Mientras Kawhi Leonard se retiraba la bolsa de hielo de su inflamada mano izquierda, Manu Ginóbili avanzaba con algo de dificultad hacia el camerino de los Spurs, debido a una contractura en la espalda, sufrida tras un choque con LeBron James.

Y 20 minutos después del partido, el entrenador de San Antonio, Gregg Popovich, seguía disgustado por las desatenciones defensivas de su equipo en los últimos segundos.

"Nos equivocamos en esa última jugada", dijo Leonard. "Fácilmente podríamos estar ahora disputando el segundo tiempo extra".

Quizás los Spurs no hubieran sobrevivido a eso.

Leonard impuso un récord personal con 41 puntos y San Antonio superó el sábado 118-115 a los Cavaliers de Cleveland en una prórroga, pese a jugar sin el francés Tony Parker ni el español Pau Gasol.

LaMarcus Aldridge registró 16 puntos y 12 rebotes por San Antonio. Leonard anotó seis unidades en el alargue, incluida una clavada que aseguró la victoria, a 4,9 segundos del final.

Así, los Spurs rescataron el triunfo tras derrochar una ventaja en el tiempo regular.

David Lee, quien jugó inusitadamente desde el comienzo en reemplazo del lastimado Gasol, añadió 14 puntos, y San Antonio mejoró a una foja de 18-4 como visitante.

También por los Spurs, el argentino Ginóbili finalizó con ocho puntos, dos rebotes y tres asistencias.

LeBron James y Kyrie Irving anotaron 29 unidades cada uno por los Cavs, que realizaron el último tiro en el tiempo regular y tuvieron varias oportunidades en el alargue. Cleveland tuvo la posibilidad de igualar el duelo en los últimos minutos del tiempo extra, pero Kevin Love falló un triple.

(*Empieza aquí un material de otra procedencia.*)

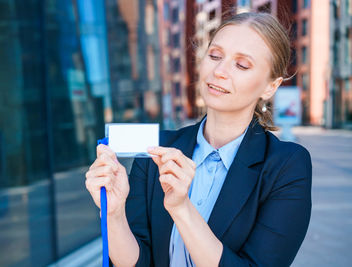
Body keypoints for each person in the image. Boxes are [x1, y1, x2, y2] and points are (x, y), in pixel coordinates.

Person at [85, 12, 312, 267]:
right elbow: (140, 261)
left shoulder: (287, 165)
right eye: (215, 56)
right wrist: (113, 215)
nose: (220, 71)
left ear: (271, 86)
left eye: (242, 65)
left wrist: (181, 208)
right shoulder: (157, 149)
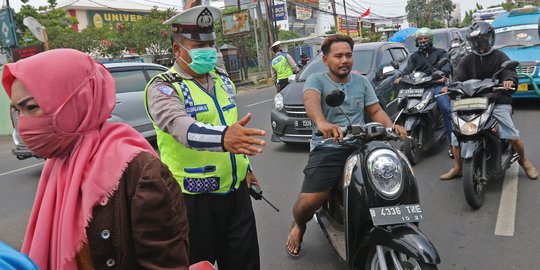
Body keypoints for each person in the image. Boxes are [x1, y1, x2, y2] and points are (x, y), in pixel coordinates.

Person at [3, 49, 190, 269]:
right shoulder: (61, 160)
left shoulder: (140, 172)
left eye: (31, 107)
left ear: (77, 101)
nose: (23, 123)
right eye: (18, 110)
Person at [144, 5, 266, 270]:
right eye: (199, 45)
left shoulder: (223, 80)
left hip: (236, 195)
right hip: (191, 203)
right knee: (197, 266)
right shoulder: (163, 88)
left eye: (211, 43)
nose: (209, 50)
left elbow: (233, 129)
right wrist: (225, 138)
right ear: (178, 50)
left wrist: (247, 168)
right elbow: (182, 128)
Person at [285, 35, 407, 257]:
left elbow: (376, 111)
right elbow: (311, 103)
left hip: (362, 145)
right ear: (326, 60)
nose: (344, 60)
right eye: (338, 56)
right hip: (329, 147)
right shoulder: (317, 80)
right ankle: (299, 225)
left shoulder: (361, 82)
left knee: (397, 173)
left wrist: (392, 127)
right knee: (309, 202)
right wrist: (322, 123)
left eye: (348, 55)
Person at [440, 21, 538, 180]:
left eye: (482, 39)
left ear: (490, 38)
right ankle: (458, 167)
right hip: (472, 102)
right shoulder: (467, 59)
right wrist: (450, 87)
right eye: (476, 41)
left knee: (510, 133)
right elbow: (457, 77)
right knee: (456, 133)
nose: (480, 44)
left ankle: (524, 161)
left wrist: (509, 81)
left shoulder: (500, 56)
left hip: (496, 101)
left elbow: (509, 72)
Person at [395, 27, 454, 157]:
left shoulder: (440, 53)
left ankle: (453, 143)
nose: (423, 41)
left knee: (446, 109)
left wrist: (442, 74)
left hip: (435, 85)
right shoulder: (415, 56)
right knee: (404, 106)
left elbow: (446, 66)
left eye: (425, 38)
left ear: (430, 40)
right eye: (420, 39)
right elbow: (408, 69)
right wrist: (401, 77)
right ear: (417, 41)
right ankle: (404, 137)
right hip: (420, 86)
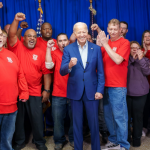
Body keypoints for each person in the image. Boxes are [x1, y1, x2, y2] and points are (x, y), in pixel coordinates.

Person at [8, 12, 52, 150]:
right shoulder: (18, 46)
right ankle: (20, 142)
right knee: (19, 119)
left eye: (34, 36)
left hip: (34, 90)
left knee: (37, 118)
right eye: (29, 36)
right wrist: (16, 20)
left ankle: (39, 142)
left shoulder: (41, 51)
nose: (32, 38)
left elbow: (46, 73)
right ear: (24, 38)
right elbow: (11, 35)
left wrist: (46, 90)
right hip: (18, 90)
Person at [60, 22, 105, 150]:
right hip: (75, 92)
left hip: (93, 91)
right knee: (77, 124)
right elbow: (62, 71)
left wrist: (100, 90)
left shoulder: (96, 49)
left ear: (87, 32)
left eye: (83, 32)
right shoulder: (68, 49)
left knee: (94, 124)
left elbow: (101, 72)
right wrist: (68, 65)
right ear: (74, 33)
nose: (81, 34)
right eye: (78, 32)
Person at [96, 19, 130, 150]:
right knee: (108, 116)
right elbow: (100, 61)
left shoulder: (125, 43)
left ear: (120, 30)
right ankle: (114, 140)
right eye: (110, 29)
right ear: (108, 29)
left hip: (118, 86)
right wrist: (100, 46)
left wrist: (105, 44)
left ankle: (124, 145)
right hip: (105, 85)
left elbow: (117, 59)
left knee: (120, 116)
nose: (113, 32)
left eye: (115, 29)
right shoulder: (106, 43)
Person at [0, 28, 29, 150]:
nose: (0, 37)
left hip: (11, 106)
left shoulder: (11, 55)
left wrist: (24, 92)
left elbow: (20, 76)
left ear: (5, 38)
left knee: (7, 138)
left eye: (2, 35)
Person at [45, 33, 74, 150]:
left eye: (65, 40)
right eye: (60, 41)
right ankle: (59, 140)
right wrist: (48, 48)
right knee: (57, 119)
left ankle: (73, 138)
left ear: (68, 41)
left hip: (73, 93)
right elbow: (48, 65)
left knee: (75, 118)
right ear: (57, 43)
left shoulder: (74, 52)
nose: (63, 43)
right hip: (58, 92)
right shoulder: (54, 52)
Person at [127, 41, 150, 147]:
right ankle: (126, 139)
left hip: (141, 93)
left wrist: (140, 59)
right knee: (126, 118)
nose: (134, 49)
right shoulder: (126, 60)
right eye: (132, 48)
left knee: (138, 117)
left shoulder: (145, 60)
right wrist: (133, 58)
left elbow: (147, 72)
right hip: (126, 93)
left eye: (137, 48)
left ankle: (136, 140)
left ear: (140, 49)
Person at [141, 30, 150, 136]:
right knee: (146, 106)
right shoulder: (141, 51)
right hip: (145, 84)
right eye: (145, 36)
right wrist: (144, 52)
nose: (147, 37)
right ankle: (144, 127)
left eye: (149, 36)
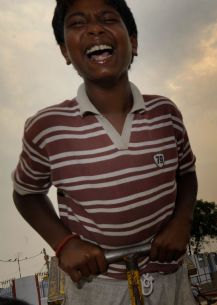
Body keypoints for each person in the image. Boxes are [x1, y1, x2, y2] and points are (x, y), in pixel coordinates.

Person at [12, 0, 198, 304]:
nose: (95, 29)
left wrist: (182, 221)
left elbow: (187, 175)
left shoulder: (165, 113)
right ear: (64, 51)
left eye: (108, 19)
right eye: (77, 23)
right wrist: (64, 244)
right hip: (97, 288)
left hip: (169, 278)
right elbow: (26, 194)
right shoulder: (48, 127)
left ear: (133, 42)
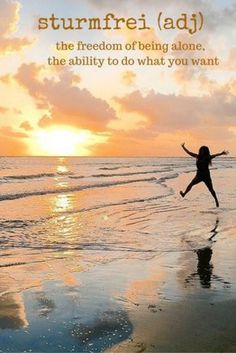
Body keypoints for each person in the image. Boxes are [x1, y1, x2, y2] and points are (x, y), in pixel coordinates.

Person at [180, 143, 229, 207]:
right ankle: (184, 194)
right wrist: (183, 147)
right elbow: (189, 152)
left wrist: (221, 153)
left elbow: (215, 155)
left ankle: (216, 201)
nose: (202, 151)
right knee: (191, 184)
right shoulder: (197, 156)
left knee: (211, 189)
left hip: (206, 175)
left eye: (204, 150)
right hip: (199, 175)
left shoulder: (208, 157)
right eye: (201, 150)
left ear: (206, 151)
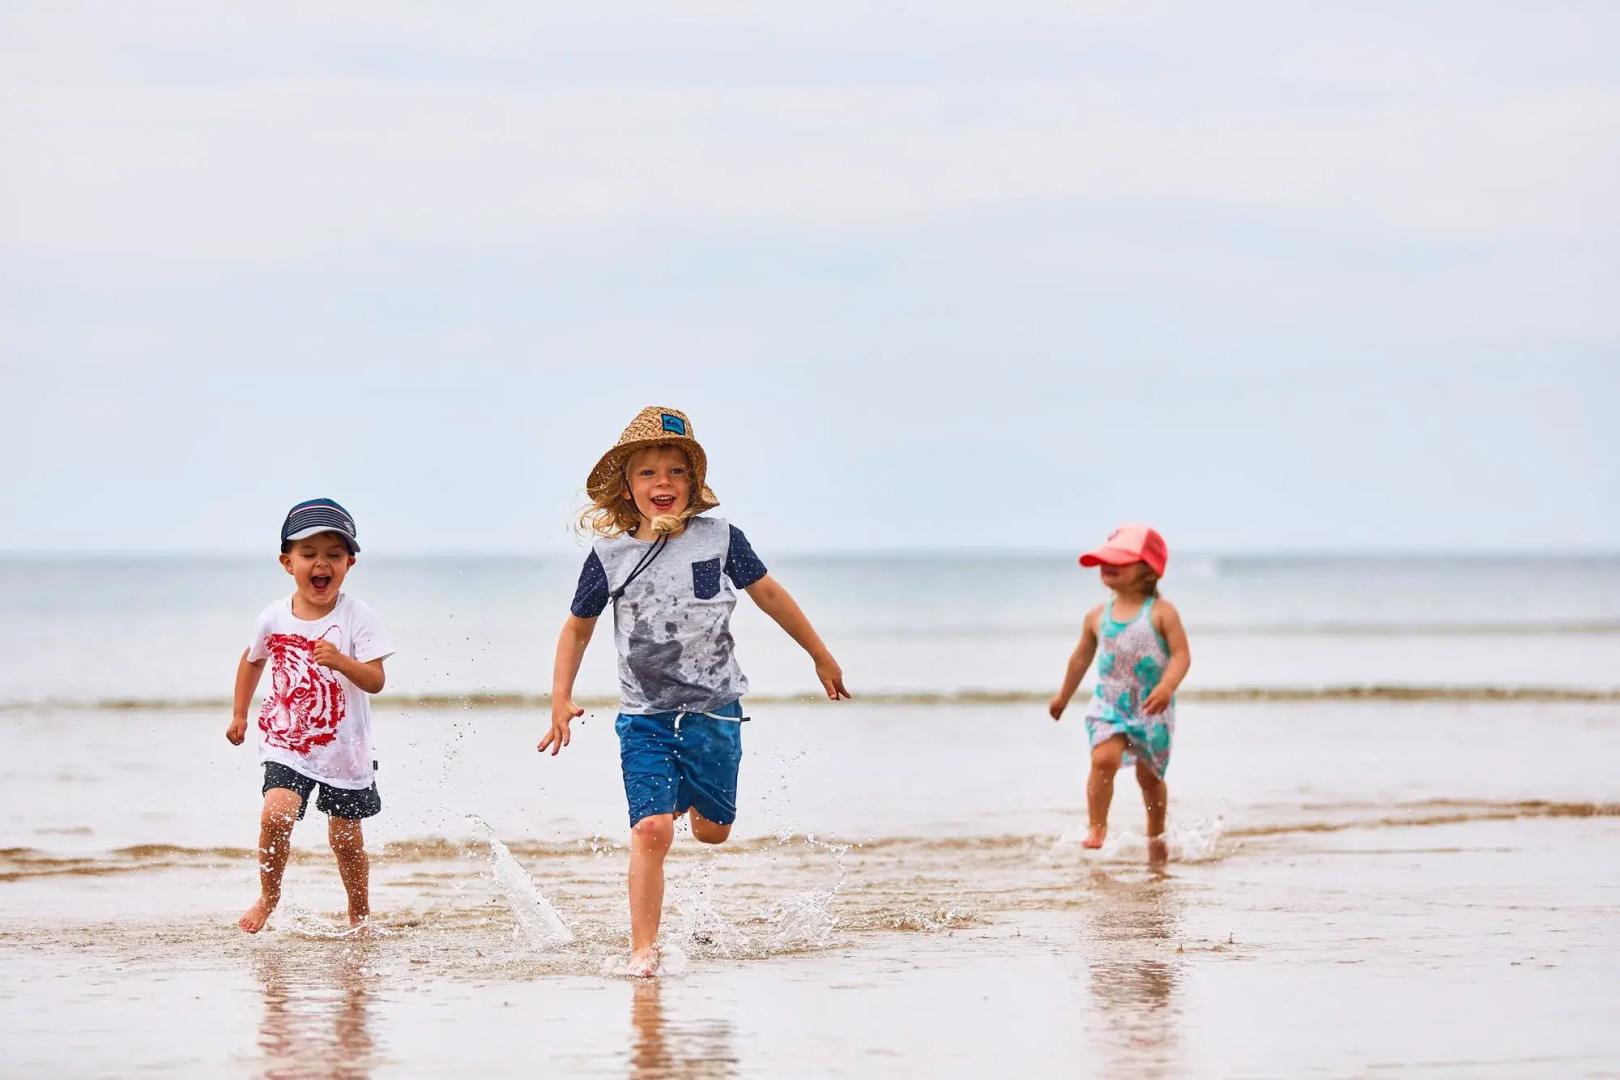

El duelo entre dos de los mejores equipos de la NBA no decepcionó. Hubo grandes disparos, buenas jugadas defensivas, dramatismo y una rivalidad creciente entre Leonard y James.

"Gran partido. Pudo ser para cualquiera", dijo Popovich. "Todo se reduce a encestar los disparos. Al final del tiempo regular, tuvimos algunos buenos tiros que no entraron. En el tiempo extra, eso mismo les ocurrió a ellos. Esto es así".